▶ [GIVEN ENTRIES]:
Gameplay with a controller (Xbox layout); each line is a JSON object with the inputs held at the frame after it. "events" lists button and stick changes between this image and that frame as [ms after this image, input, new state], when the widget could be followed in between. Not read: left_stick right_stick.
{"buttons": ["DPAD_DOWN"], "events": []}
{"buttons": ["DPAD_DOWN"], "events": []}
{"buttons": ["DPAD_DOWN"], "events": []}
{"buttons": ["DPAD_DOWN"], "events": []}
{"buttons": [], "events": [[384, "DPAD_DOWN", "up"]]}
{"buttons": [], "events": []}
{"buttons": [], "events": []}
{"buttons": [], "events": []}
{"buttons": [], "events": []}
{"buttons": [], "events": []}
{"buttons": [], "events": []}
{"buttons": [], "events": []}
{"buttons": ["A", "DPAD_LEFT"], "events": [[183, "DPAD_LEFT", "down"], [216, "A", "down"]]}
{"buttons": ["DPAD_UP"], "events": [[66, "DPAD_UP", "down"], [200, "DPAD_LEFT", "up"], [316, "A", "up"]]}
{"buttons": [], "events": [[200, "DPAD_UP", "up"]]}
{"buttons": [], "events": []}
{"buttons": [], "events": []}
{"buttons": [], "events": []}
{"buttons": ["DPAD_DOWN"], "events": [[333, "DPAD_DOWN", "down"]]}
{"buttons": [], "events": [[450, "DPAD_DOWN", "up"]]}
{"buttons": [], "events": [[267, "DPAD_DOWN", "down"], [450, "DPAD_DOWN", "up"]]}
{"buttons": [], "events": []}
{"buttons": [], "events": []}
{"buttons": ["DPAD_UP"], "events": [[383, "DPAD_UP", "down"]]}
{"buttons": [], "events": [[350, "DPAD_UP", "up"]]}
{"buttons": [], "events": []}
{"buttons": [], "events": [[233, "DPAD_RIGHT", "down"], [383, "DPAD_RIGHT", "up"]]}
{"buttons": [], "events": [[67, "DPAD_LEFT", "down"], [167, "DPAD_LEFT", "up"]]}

▶ [REQUIRED ACTION]: Reproduce the entries above in full, so that each one reads exactly as before.

▶ [FINISHED EXERCISE]:
Gameplay with a controller (Xbox layout); each line is a JSON object with the inputs held at the frame after it. "events" lists button and stick changes between this image and that frame as [ms after this image, input, new state], when the widget could be followed in between. Not read: left_stick right_stick.
{"buttons": ["DPAD_DOWN"], "events": []}
{"buttons": ["DPAD_DOWN"], "events": []}
{"buttons": ["DPAD_DOWN"], "events": []}
{"buttons": ["DPAD_DOWN"], "events": []}
{"buttons": [], "events": [[384, "DPAD_DOWN", "up"]]}
{"buttons": [], "events": []}
{"buttons": [], "events": []}
{"buttons": [], "events": []}
{"buttons": [], "events": []}
{"buttons": [], "events": []}
{"buttons": [], "events": []}
{"buttons": [], "events": []}
{"buttons": ["A", "DPAD_LEFT"], "events": [[183, "DPAD_LEFT", "down"], [216, "A", "down"]]}
{"buttons": ["DPAD_UP"], "events": [[66, "DPAD_UP", "down"], [200, "DPAD_LEFT", "up"], [316, "A", "up"]]}
{"buttons": [], "events": [[200, "DPAD_UP", "up"]]}
{"buttons": [], "events": []}
{"buttons": [], "events": []}
{"buttons": [], "events": []}
{"buttons": ["DPAD_DOWN"], "events": [[333, "DPAD_DOWN", "down"]]}
{"buttons": [], "events": [[450, "DPAD_DOWN", "up"]]}
{"buttons": [], "events": [[267, "DPAD_DOWN", "down"], [450, "DPAD_DOWN", "up"]]}
{"buttons": [], "events": []}
{"buttons": [], "events": []}
{"buttons": ["DPAD_UP"], "events": [[383, "DPAD_UP", "down"]]}
{"buttons": [], "events": [[350, "DPAD_UP", "up"]]}
{"buttons": [], "events": []}
{"buttons": [], "events": [[233, "DPAD_RIGHT", "down"], [383, "DPAD_RIGHT", "up"]]}
{"buttons": [], "events": [[67, "DPAD_LEFT", "down"], [167, "DPAD_LEFT", "up"]]}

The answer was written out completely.